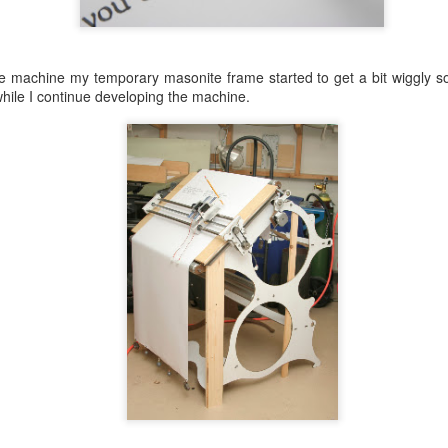
e machine my temporary masonite frame started to get a bit wiggly s
hile I continue developing the machine.
 I need something more “mechanical”. Somehow this reads more “plastic
 have used on a couple earlier pieces.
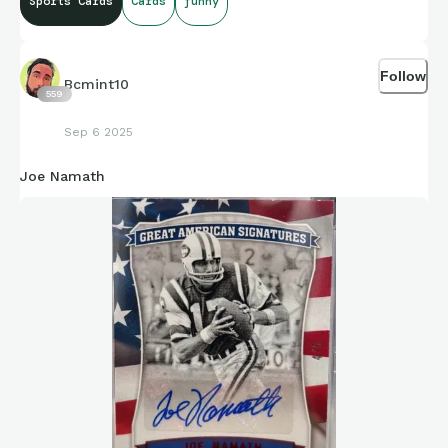
Sports Cards
Cards
funny
Follow
Bcmint10
559
Sep 6 2025
Joe Namath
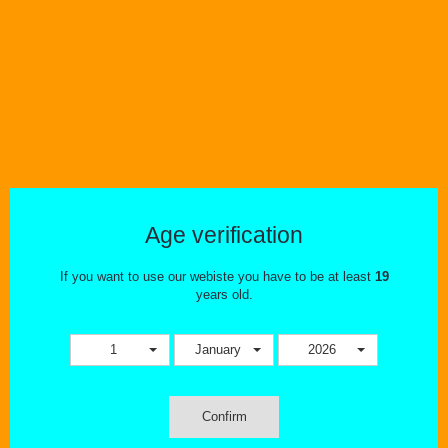
Wishlist
Compare
Smok-Coils-Pods
Age verification
SMOK RGC .17 Conical Mesh Replacement Coils 5/PK
If you want to use our webiste you have to be at least
19
years old.
1
January
2026
Confirm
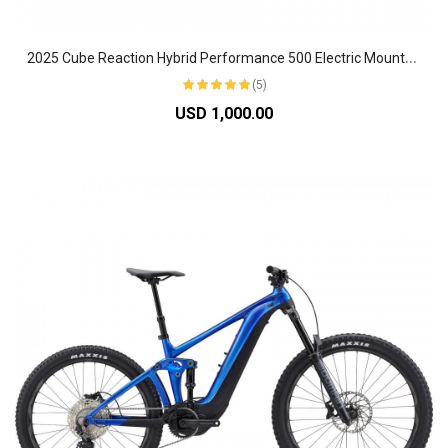
2
025 Cube Reaction Hybrid Performance 500 Electric Mountain Bike
(5)
USD 1,000.00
++++
▶ **Work order**
What lines in the records above include the string "have"? Copy each one.

▶ **Result of this task**
 have used on a couple earlier pieces.
If you want to use our webiste you have to be at least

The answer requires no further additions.